(Plain-text document sources)
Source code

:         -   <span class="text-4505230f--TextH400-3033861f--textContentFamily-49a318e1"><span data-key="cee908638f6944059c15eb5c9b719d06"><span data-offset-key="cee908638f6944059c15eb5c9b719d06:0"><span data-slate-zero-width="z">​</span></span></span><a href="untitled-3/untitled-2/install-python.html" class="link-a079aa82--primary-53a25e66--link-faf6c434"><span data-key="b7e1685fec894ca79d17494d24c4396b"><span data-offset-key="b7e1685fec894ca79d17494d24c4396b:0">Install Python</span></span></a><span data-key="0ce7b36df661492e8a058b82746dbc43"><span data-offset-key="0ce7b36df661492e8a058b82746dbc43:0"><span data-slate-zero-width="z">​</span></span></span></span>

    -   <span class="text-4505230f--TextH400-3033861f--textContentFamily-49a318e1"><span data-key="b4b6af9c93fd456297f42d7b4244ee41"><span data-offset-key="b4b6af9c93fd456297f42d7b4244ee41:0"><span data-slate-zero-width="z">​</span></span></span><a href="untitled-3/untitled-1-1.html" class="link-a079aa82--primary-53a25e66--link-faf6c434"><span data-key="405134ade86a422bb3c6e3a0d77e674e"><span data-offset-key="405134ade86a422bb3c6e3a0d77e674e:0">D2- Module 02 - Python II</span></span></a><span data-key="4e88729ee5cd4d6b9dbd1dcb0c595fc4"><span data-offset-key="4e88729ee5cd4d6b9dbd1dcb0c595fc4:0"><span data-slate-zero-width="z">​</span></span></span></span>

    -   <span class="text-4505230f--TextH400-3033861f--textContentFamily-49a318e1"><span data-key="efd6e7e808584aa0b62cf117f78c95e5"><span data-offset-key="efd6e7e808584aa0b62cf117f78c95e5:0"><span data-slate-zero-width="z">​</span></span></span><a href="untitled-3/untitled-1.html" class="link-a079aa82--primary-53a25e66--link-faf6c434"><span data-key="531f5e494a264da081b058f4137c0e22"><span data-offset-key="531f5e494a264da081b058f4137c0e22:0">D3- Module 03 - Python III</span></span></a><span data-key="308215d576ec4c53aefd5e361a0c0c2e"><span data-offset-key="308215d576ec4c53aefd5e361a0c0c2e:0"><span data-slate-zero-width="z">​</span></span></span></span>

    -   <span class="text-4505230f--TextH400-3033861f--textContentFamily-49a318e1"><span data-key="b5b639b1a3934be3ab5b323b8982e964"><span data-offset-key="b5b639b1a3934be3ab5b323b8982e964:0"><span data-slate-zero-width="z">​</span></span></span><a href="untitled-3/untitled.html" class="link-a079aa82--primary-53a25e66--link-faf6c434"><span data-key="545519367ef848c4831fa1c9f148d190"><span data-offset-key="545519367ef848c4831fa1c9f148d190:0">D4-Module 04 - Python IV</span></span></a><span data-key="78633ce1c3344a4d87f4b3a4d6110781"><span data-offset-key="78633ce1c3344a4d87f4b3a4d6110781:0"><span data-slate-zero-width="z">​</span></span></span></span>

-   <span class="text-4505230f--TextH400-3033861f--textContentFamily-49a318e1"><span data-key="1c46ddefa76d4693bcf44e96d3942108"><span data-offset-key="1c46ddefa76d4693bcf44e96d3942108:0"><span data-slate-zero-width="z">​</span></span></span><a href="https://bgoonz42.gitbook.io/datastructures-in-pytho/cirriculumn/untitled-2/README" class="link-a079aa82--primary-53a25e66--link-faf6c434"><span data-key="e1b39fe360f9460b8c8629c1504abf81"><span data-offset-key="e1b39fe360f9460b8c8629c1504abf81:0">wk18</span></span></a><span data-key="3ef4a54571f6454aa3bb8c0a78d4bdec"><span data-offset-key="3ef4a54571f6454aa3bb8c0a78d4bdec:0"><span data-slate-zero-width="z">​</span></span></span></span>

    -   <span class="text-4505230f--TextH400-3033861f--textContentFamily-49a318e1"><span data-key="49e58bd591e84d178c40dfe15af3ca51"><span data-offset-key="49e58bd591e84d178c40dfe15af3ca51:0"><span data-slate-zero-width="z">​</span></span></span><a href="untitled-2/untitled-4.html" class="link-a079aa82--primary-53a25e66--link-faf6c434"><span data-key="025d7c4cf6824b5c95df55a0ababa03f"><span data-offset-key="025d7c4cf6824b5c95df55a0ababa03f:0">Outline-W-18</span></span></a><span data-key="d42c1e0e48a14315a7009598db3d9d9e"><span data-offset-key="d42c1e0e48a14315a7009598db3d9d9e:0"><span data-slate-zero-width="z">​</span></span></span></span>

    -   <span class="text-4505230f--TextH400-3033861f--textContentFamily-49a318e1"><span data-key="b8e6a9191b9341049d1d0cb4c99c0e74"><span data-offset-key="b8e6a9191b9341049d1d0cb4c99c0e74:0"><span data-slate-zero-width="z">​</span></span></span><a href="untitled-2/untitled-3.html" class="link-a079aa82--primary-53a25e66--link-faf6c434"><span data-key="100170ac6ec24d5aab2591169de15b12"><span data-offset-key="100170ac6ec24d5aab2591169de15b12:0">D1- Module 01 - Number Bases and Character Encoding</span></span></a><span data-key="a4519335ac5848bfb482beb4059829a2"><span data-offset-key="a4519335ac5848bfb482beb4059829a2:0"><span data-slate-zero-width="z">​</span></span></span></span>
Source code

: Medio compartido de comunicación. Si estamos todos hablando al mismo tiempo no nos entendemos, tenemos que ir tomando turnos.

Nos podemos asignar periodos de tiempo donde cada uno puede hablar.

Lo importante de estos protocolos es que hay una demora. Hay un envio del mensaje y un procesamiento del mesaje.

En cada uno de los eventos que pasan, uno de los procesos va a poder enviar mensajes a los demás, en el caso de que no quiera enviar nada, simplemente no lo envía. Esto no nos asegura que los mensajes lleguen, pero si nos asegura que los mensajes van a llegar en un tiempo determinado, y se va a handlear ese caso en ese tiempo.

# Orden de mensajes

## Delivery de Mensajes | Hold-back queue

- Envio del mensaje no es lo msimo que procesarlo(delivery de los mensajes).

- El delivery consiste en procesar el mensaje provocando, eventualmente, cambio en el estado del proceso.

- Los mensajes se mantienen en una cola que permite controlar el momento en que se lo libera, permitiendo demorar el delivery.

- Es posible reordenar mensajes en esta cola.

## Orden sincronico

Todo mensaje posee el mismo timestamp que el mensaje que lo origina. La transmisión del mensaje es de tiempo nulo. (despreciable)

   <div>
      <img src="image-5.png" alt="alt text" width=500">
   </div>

TASK BRIEF
Take the line with "## Orden sincronico" and every line after it in the data, and please reproduce them exactly, leaving out all other lines.

ANSWER BOX
## Orden sincronico

Todo mensaje posee el mismo timestamp que el mensaje que lo origina. La transmisión del mensaje es de tiempo nulo. (despreciable)

   <div>
      <img src="image-5.png" alt="alt text" width=500">
   </div>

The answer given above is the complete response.